Barry Smith, executive director of the Nevada Press Association, said the authority should have released the records in response to the request.
“The Review-Journal tried to uncover this type of information because there were issues with LVCVA spending,” he said. “Transparency and accountability is the whole idea behind the records statute.”
While state law says it is a felony to conceal public records, Smith said he does not know of any cases that were prosecuted for that reason.
The new disclosures follow a Review-Journal investigation that questioned the agency’s spending and cozy relationship with board members.
An April 2017 Review-Journal story, based on more than 32,000 pages of receipts from convention authority executives over three fiscal years, showed lavish expenses on high-end entertainment, gifts for employees and first-class trips overseas for board members.

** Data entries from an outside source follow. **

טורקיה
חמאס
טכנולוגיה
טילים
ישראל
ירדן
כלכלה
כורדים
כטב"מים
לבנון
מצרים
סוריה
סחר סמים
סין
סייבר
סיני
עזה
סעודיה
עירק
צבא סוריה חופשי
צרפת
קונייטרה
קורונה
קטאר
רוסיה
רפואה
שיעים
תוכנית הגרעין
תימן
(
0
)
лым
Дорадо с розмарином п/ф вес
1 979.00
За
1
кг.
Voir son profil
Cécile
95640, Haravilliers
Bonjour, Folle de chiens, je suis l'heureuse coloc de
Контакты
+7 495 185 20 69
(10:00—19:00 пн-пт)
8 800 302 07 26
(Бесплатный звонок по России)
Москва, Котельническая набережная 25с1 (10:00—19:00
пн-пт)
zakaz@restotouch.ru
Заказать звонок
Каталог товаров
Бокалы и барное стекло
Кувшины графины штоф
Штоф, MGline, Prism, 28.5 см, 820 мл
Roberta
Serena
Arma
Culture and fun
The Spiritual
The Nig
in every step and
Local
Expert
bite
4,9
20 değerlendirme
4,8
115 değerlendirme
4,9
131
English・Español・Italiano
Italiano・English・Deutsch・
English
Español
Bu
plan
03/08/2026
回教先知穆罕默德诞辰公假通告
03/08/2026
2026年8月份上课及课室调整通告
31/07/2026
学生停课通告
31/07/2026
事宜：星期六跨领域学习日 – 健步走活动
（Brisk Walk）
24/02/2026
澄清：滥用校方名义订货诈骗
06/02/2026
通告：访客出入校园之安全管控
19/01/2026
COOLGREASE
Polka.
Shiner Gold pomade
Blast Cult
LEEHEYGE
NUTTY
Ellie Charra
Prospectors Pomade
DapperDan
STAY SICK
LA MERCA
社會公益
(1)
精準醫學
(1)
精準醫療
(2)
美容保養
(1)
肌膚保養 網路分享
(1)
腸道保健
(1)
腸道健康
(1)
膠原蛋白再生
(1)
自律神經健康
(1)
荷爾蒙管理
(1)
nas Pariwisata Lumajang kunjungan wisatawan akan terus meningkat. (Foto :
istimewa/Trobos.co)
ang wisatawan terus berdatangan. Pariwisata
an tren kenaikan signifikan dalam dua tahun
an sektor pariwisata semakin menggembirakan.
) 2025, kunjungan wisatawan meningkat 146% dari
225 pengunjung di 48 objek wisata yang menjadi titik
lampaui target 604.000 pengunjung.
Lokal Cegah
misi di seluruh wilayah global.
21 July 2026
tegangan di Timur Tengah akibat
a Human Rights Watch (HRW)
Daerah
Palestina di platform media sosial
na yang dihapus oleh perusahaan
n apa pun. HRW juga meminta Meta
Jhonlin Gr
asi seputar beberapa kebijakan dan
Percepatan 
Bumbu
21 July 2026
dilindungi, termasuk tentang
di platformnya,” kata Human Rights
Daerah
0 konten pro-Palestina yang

The Review-Journal also found that convention security officers were providing rides to Ralenkotter and former Las Vegas Mayor Oscar Goodman, who was paid $72,000 a year to serve as the agency’s tourism ambassador. The ongoing investigation showed lax controls over iPads, speakers and other gifts at the authority’s warehouse.
The agency has an operating budget of about $251 million, funded mostly by hotel room taxes, and uses it to promote tourism and operate the Las Vegas Convention Center.
Authority executives, directors and contractors responded to the newspaper’s investigation last year by planning aggressive damage control rather than addressing the spending concerns, emails show.
A consultant hired by the agency also recommended delving into the campaign donations of a key critic, Clark County Commission Chairman Steve Sisolak, now a Democratic candidate for governor. Authority President and CEO Rossi Ralenkotter later rejected that advice.
But board members eventually changed the travel policy for themselves.
The Review-Journal is owned by the family of Las Vegas Sands Corp. Chairman and CEO Sheldon Adelson. Las Vegas Sands Corp. operates the Sands Expo and Convention Center, which competes with the LVCVA-operated Las Vegas Convention Center.